*** Block opens ***

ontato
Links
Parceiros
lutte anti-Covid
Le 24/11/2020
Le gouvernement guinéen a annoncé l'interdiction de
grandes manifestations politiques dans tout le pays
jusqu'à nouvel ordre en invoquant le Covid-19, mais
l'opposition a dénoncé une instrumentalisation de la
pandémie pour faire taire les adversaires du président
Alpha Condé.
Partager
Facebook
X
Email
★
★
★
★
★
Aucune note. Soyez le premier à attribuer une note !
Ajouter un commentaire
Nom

*** Block closes ***

EXERCISE PROMPT => Retype the records above in full. Every word should match.

SOLVED PROBLEM =>
ontato
Links
Parceiros
lutte anti-Covid
Le 24/11/2020
Le gouvernement guinéen a annoncé l'interdiction de
grandes manifestations politiques dans tout le pays
jusqu'à nouvel ordre en invoquant le Covid-19, mais
l'opposition a dénoncé une instrumentalisation de la
pandémie pour faire taire les adversaires du président
Alpha Condé.
Partager
Facebook
X
Email
★
★
★
★
★
Aucune note. Soyez le premier à attribuer une note !
Ajouter un commentaire
Nom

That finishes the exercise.